#### Tu tarea
¿Puedes reproducir, sin cambiar nada, el fragmento del hilo sobre cascos y manos libres que empieza por "## asherar (Sep" y sigue hasta "tampoco se me ocurre nada."?

#### Extracto del documento
========
# Conexion de unos cascos con un manos libres



## judas (Sep 19, 2008)

hola a todos,

estoy intentando hacer una conexión entre unos cascos (de estos tipicos de telefonista, con auricular y micro) y un manos libres de un equipo radio. La salida de los cascos es un rj11 con 4 pines (2 para el altavoz y 2 para el micro). Consigo escuchar pero no consigo hablar.

No consigo hacer funcionar el microfono y ya no se me ocurre nada. Sabiendo el pineado la conexion con el altavoz es directa y pensaba que el micro tambien pero no funicona. Pienso que es un problema de adaptacion de impedancias...pero no se como adptarlas, ¿alguna idea?

gracias


----------



## asherar (Sep 22, 2008)

judas dijo:
			
		

> hola a todos, ...
> No consigo hacer funcionar el microfono y ya no se me ocurre nada. Sabiendo el pineado la conexion con el altavoz es directa y pensaba que el micro tambien pero no funicona. Pienso que es un problema de adaptacion de impedancias...pero no se como adptarlas, ¿alguna idea?
> gracias



Será tan directa ? No habrá que amplificar aunque sea un poco ?
Así, sin ver un circuito, a mí tampoco se me ocurre nada. 
Subite algún esquematico de lo que conectaste, dale !


----------



## judas (Sep 23, 2008)

gracias por la contestación   

ya lo conseguí. Tuve que hacerle un minicircuito de preamplificación. Un poco mas de chicha y funcionó correctamente.

gracias y un saludo


----------



## maximgrachev (Feb 3, 2011)

Podrias enviar los pasos que seguiste? Me gustaria hacer algo parecido. Coger unos auriculares con microfono con salida jack y conectarlos a un telefono mediante un rj11. Pero no tengo ni idea de conexion ni colores. Alguna ayuda? Muchas gracias!!


----------



## GTAmax (May 10, 2011)

Que tal, yo estoy pasando por lo mismo que vos con el tema del mic de los cascos. Podrías pasarme por favor el circuito de pre que utilizaste? muchas gracias


----------
========
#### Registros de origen
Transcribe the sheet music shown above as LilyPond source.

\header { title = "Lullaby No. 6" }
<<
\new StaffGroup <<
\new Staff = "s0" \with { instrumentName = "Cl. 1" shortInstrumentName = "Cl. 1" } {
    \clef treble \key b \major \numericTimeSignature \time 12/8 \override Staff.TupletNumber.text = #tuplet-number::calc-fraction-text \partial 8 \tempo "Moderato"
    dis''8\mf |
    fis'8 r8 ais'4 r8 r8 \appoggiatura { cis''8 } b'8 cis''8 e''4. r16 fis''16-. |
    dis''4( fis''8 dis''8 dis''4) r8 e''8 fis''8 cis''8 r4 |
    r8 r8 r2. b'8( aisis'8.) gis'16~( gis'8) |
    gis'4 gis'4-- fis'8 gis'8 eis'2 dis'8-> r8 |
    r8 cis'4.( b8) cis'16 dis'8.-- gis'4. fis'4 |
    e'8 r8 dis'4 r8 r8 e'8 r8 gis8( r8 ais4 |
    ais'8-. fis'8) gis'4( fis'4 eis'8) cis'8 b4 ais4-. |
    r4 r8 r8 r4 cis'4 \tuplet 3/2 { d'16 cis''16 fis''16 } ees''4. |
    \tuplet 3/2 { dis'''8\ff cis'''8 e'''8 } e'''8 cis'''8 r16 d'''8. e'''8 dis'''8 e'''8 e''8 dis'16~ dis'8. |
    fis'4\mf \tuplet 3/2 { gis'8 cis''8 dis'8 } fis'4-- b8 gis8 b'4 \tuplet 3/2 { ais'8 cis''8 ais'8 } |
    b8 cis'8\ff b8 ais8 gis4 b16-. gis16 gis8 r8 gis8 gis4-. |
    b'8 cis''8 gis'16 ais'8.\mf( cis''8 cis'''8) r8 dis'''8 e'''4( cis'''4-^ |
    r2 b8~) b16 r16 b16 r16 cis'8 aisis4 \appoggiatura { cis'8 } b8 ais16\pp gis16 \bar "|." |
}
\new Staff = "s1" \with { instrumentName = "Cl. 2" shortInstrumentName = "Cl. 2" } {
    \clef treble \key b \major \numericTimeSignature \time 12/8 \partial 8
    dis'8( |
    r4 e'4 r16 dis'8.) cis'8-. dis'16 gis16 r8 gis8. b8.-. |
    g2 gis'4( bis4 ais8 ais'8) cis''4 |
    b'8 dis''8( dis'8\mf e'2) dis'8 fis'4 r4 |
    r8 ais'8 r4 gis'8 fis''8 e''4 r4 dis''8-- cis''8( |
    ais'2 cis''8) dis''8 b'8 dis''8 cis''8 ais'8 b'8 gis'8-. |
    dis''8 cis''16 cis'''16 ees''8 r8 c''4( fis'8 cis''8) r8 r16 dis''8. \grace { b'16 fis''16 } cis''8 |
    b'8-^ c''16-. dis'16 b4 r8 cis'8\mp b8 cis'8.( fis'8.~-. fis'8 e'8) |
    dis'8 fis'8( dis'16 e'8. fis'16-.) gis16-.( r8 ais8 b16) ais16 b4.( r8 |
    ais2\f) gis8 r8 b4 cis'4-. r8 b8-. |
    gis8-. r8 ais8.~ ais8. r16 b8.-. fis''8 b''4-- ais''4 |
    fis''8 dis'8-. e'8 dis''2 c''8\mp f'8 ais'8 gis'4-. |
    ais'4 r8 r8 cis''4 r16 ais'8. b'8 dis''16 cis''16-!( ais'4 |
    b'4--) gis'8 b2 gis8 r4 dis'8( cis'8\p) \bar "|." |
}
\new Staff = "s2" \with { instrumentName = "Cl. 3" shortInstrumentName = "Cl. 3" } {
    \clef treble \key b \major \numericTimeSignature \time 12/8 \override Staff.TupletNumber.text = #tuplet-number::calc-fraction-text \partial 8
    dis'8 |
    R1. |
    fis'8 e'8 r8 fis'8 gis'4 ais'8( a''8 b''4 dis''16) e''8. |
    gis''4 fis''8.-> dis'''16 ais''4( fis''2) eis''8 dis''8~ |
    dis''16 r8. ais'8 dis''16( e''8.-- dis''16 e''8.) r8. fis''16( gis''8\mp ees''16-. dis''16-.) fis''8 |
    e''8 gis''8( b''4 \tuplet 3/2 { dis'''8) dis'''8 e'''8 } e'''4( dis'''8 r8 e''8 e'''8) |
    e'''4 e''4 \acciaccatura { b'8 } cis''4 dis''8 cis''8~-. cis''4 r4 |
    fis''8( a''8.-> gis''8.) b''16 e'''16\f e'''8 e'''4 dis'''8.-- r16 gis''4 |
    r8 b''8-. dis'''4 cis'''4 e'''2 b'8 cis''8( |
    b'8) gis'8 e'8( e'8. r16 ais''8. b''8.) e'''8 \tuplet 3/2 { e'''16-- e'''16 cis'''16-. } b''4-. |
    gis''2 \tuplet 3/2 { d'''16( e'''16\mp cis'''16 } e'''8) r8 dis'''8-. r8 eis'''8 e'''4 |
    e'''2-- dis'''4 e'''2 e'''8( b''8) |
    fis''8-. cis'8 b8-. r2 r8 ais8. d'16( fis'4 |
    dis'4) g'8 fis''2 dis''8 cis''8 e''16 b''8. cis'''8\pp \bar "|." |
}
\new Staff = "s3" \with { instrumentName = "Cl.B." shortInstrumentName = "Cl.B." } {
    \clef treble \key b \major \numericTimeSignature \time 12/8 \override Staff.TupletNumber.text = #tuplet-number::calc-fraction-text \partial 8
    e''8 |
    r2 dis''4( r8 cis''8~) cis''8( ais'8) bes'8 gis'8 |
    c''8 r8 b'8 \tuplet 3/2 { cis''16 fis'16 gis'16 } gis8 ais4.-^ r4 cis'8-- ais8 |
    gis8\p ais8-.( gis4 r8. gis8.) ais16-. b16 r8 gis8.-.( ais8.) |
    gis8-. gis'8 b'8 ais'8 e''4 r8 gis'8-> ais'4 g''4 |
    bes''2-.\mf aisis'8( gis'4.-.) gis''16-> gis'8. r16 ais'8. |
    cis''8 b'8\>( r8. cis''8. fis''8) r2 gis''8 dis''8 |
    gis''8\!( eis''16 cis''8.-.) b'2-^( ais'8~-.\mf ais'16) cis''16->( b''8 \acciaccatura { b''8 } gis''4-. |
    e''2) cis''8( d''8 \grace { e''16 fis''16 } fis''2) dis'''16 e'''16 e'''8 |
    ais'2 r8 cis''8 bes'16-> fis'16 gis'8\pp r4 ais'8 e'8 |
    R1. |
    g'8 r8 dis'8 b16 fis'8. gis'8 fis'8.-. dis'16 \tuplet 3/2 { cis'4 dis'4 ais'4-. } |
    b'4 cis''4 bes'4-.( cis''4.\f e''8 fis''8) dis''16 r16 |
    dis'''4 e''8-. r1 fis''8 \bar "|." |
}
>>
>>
========
#### Respuesta al ejercicio
## asherar (Sep 22, 2008)

judas dijo:
			
		

> hola a todos, ...
> No consigo hacer funcionar el microfono y ya no se me ocurre nada. Sabiendo el pineado la conexion con el altavoz es directa y pensaba que el micro tambien pero no funicona. Pienso que es un problema de adaptacion de impedancias...pero no se como adptarlas, ¿alguna idea?
> gracias



Será tan directa ? No habrá que amplificar aunque sea un poco ?
Así, sin ver un circuito, a mí tampoco se me ocurre nada.